Gladwell racconta di come una scuola media sperimentale a New York,  la KIPP (Knowledge Is Power Program) abbia fornito a studenti poveri, come il caso di Marita, un’occasione per il successo. Infatti è una delle scuole più ambite perché permette a studenti di accedere a borse di studio e iscriversi al college grazie alla preparazione rigida che fornisce. Gladwell attribuisce il successo delle KIPP alla dedizione al duro lavoro che spinge i suoi studenti.

Il sistema scolastico americano concede delle vacanze molto lunghe, ma questo comporta uno svantaggio per gli studenti che durante l’estate non hanno accesso  a corsi extrascolastici, campi estivi che si ritrovano all’inizio dell’anno in una situazione di svantaggio rispetto agli studenti che invece durante l’estate hanno ricevuto molti stimoli. Il problema è che le vacanze estive delle scuole americane sono troppo lunghe, ed è proprio questo problema che le scuole KIPP si sono prefissate di risolvere tendendo i ragazzi più ore nelle scuole.

Epilogo: Una storia giamaicana

Gladwell conclude il suo libro raccontando la storia della sua stessa vita e riconducendo i propri successi e fallimenti alle eredità culturali, opportunità e fortuna. Sua nonna era la pronipote del famoso uomo d’affari William Ford, il padre di Henry Ford, viveva in Giamaica dove la sua pelle più chiara le ha dato molti vantaggi.

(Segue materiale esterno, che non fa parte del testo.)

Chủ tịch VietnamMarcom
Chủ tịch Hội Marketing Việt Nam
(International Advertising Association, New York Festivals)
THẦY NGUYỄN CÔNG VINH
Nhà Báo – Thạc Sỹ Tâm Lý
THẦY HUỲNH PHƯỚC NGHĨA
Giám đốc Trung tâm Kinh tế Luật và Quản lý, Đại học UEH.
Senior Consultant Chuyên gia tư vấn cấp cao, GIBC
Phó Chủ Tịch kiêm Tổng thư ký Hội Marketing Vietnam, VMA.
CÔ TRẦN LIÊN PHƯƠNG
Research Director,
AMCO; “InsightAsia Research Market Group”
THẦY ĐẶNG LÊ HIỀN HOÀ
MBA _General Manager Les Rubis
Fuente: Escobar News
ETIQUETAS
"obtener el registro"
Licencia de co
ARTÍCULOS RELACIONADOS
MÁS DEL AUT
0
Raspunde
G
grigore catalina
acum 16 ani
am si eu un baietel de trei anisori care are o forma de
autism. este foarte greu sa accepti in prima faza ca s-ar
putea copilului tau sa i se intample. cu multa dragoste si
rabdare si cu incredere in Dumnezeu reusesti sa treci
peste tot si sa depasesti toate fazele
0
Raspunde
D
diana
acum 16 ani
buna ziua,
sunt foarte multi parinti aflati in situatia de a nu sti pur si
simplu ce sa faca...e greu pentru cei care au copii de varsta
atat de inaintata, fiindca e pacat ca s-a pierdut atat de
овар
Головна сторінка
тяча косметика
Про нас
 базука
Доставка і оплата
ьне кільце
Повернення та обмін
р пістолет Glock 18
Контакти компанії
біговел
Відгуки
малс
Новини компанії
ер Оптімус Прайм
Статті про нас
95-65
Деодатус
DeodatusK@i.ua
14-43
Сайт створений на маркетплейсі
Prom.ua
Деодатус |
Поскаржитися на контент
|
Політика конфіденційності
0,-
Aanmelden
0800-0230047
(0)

A quel tempo i mulatti avevano vita più facile e se erano schiavi raramente erano tenuti a svolgere lavori pesanti. La nonna di Gladwell ha avuto la fortuna di essere mulatta e per questo ha goduto di un certo privilegio, è cresciuta in una cultura di possibilità. Gladwell sostiene che: “questi sono stati i doni della storia alla mia famiglia“. Ribadisce che il successo è dato da una serie di fattori non tutti sotto il nostro controllo.